The history of the U.S. military involvement in Afghanistan and of similar expeditions elsewhere—including the Iraq War, punctuated by the abuses at Abu Ghraib—demonstrates two realities about such incidents. One is that in any wars as long and large as these two, such incidents are bound to happen. Their occurrence is a function of having many thousands of men and women in uniform sent to a foreign land to perform the mission, the inability to subject all of them to constant supervision, and the statistical likelihood of aberrant behavior stemming from the weaknesses of any assemblage of people that large as well as from the extra unusual stresses of warfare. Incidents will occur despite reasonable efforts of the command to exert discipline and to prevent them from occurring. The inevitability of their occurrence is part of why we have a military justice system.

The other reality is that many foreigners will interpret the incidents differently from the way we do. They will interpret them as more willful, and more representative of Americans or of what the United States is trying to do, than is the case. The United States suffers from its own power by being the target of assumptions that it always can do whatever it wants to do and can prevent whatever it does not want to happen. No amount of explanations, apologies, or reassurances from U.S. leaders will dispel such perceptions.

The latest incident is one of several that, along with the unpopularity of some of the NATO forces' tactics and the sheer length of those forces' presence in Afghanistan, has made the Western military presence progressively less welcome in that country. The negative Afghan sentiments involved have made it more difficult and dangerous for NATO personnel to do their jobs, as highlighted by the growing number of murders of those personnel by Afghans they are supposed to support and advise. It remains to be seen if reaction to Sunday's shooting spree will be anything like the Afghan response last month to the burning of Korans. If it turns out that the accidental burning of a religious book elicits more anger than the massacre of more than a dozen innocent villagers, it will be one more demonstration that we and the Afghans operate on different wavelengths.

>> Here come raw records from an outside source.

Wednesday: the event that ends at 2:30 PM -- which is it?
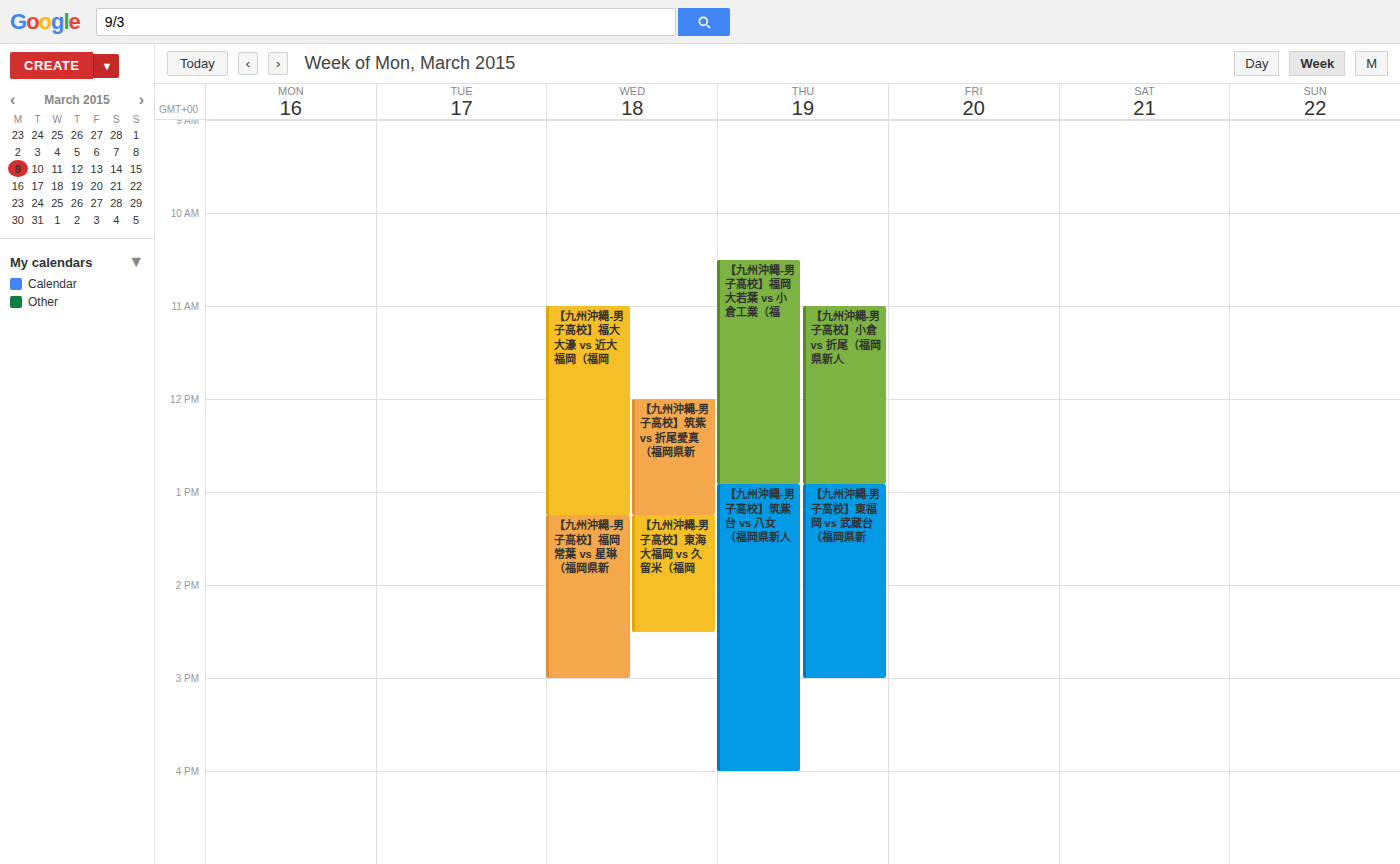
"【九州沖縄-男子高校】東海大福岡 vs 久留米（福岡"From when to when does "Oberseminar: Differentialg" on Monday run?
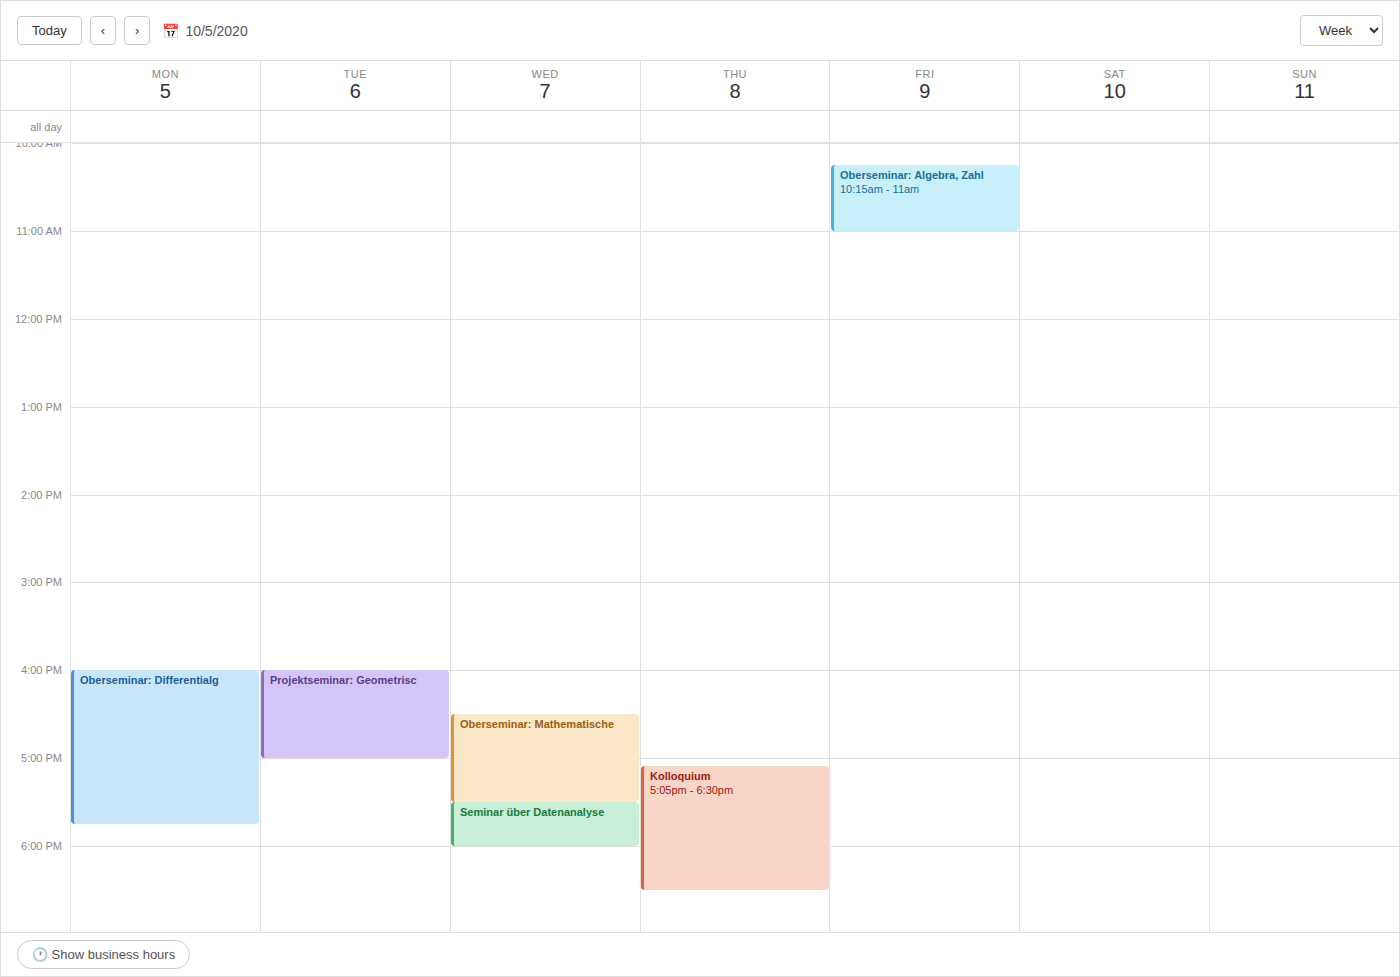
4:00 PM to 5:45 PMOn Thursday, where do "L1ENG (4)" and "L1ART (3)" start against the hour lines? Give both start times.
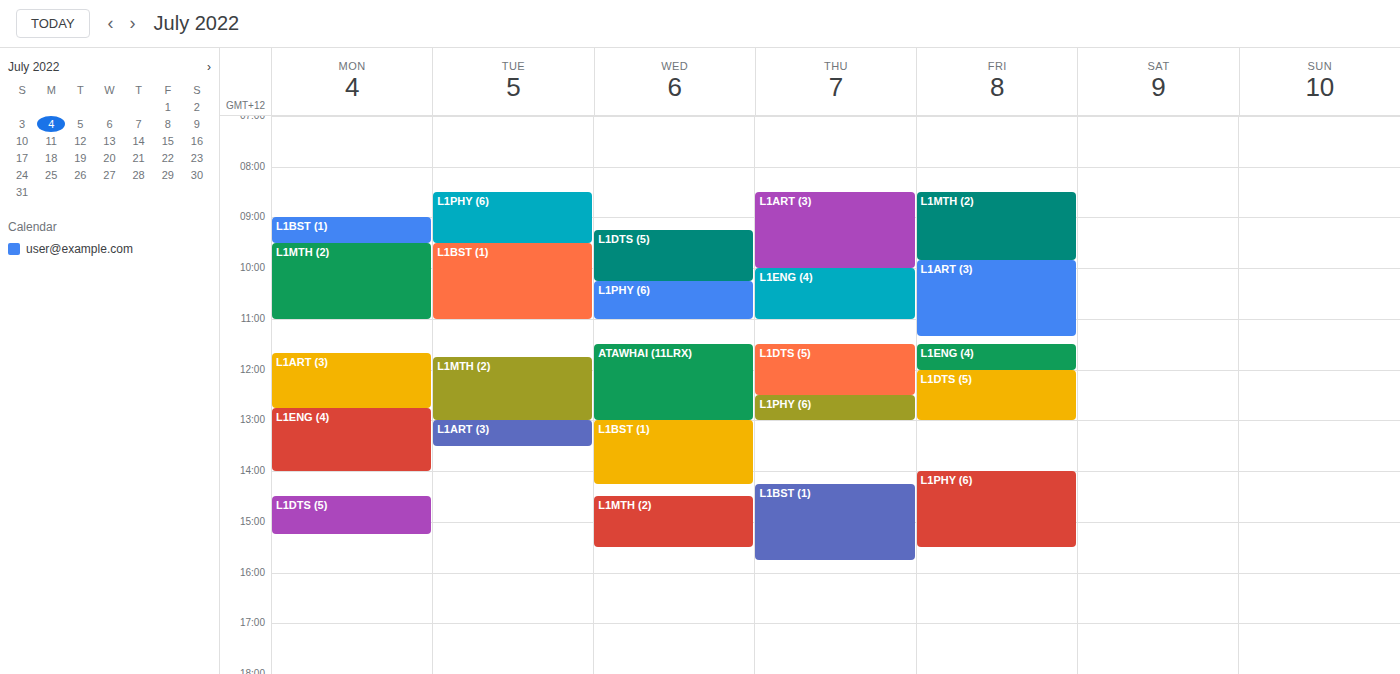
"L1ENG (4)": 10:00 AM, exactly on the 10 AM line. "L1ART (3)": 8:30 AM, halfway between the 8 AM and 9 AM lines.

The only appropriate policy response to these developments is to press ahead with military disengagement from Afghanistan. The Western mission already has become very hard to perform, and there are bound to be more incidents that will make it even harder. And yet, some of the same tired arguments for doing otherwise continued to be voiced. Senator John McCain talks of how “if Afghanistan dissolves into a situation where the Taliban were able to take over a chaotic situation, it could easily return to an al-Qaeda base for attacks on the United States of America.” This ignores how the Afghan Taliban, which is not an international terrorist group and cares only about the political and social order inside Afghanistan, has strong reasons not to make the country an al-Qaeda base and suffer again the same kind of fate it did in late 2001.

Then there is Senator Lindsey Graham stating “we can win this thing” and saying that leaving Afghanistan would signal to Iran that the United States was not committed to the region. The idea of hurting the credibility of commitments is an even hoarier notion, one that was very much in evidence in continuing to fight the Vietnam War. It is no more valid now than it was then, and is not the way we would assess the commitments of other states. As for what being in Afghanistan does to Iran, that's another lesson we should have learned from the Iraq War—which was one of the biggest boosts to Iranian influence in the region that Tehran has enjoyed.